# My fave no tip



## Hans GrUber (Apr 23, 2016)

2 people get in. Two separate stops.

Friend of account holder: "Can I throw you a few bucks for tip?"

Account holder: "(barely audible refusal of offer)"

I know I'm not getting tipped there and she's upset he brought attention to the tip. Thanks for taking money out of my pocket, paxhole.


----------



## Cableguynoe (Feb 14, 2017)

Best i had was an XL group, they all start passing money up front for tip. 

Girl in front has to be holding at it least $20. I'm guessing closer to $40. 

We arrive and she gets off with my tip in her hand. 

If I knew where she lived she would have had to file an insurance claim by now.


----------



## upyouruber (Jul 24, 2017)

Cableguynoe said:


> Best i had was an XL group, they all start passing money up front for tip.
> 
> Girl in front has to be holding at it least $20. I'm guessing closer to $40.
> 
> ...


WOW! My ears are steaming after reading what that witch did!


----------



## rideshareMN (Jan 25, 2017)

picked up 4 already lit PAX; 2 got in the car at about the 4 min 30 second mark (clearly to make sure I didn't leave at 5 min) so then we waited another 5 min for the final pair to show up; the 2 reasonable people behind me apologized several times for the wait, and said they would tip me for the inconvenience; it was a long, irritating ride, with them insisting on blaring country music the whole way -- when we arrive, the couple behind me starts to hand me some cash, and the irritating asshat that caused the 10 minute pickup delay grabs the money and starts shouting with an incredulous tone "YOU DON'T TIP AN UBER!"
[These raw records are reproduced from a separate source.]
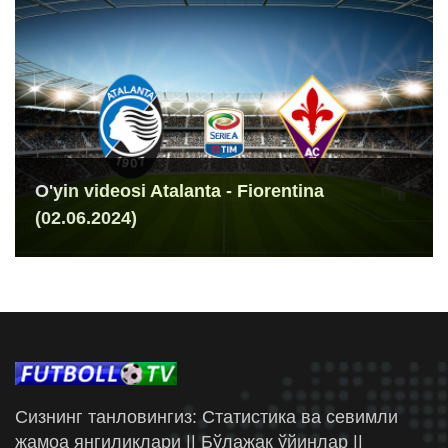
O'yin videosi Atalanta - Fiorentina
(02.06.2024)
Сизнинг танловингиз: Статистика ва севимли
жамоа янгиликлари || Бўлажак ўйинлар ||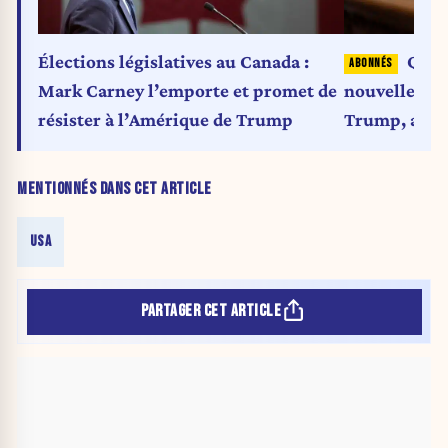
Élections législatives au Canada :
Que r
Mark Carney l’emporte et promet de
nouvelle pré
résister à l’Amérique de Trump
Trump, alors
s’annonce au
MENTIONNÉS DANS CET ARTICLE
USA
PARTAGER CET ARTICLE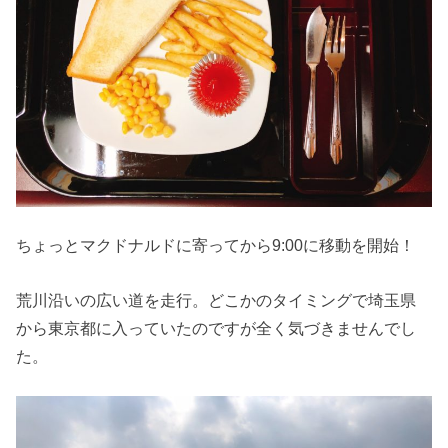
ちょっとマクドナルドに寄ってから9:00に移動を開始！
荒川沿いの広い道を走行。どこかのタイミングで埼玉県
から東京都に入っていたのですが全く気づきませんでし
た。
the slimy SOB musta yelled that 5 times before he stumbled out of the car; sometimes, in the quiet, his voice will suddenly ring out in my head "YOU DON'T TIP AN UBER!"


----------



## Hans GrUber (Apr 23, 2016)

I feel like I should mention, this isn't my favorite story about getting stuffed on a tip, but rather a scenario I've seen play out a bunch of times. You know, like the pax who say, "I've already tipped in the app!" but you KNOW they haven't and you risk rating them 1 star. It's not a great story on its own...


----------



## Cableguynoe (Feb 14, 2017)

Hans GrUber said:


> I feel like I should mention, this isn't my favorite story about getting stuffed on a tip, but rather a scenario I've seen play out a bunch of times. You know, like the pax who say, "I've already tipped in the app!" but you KNOW they haven't and you risk rating them 1 star. It's not a great story on its own...


Also heard it many times.
Sometimes they involve me in the conversation.
Other times I just hear them whispering about it.


----------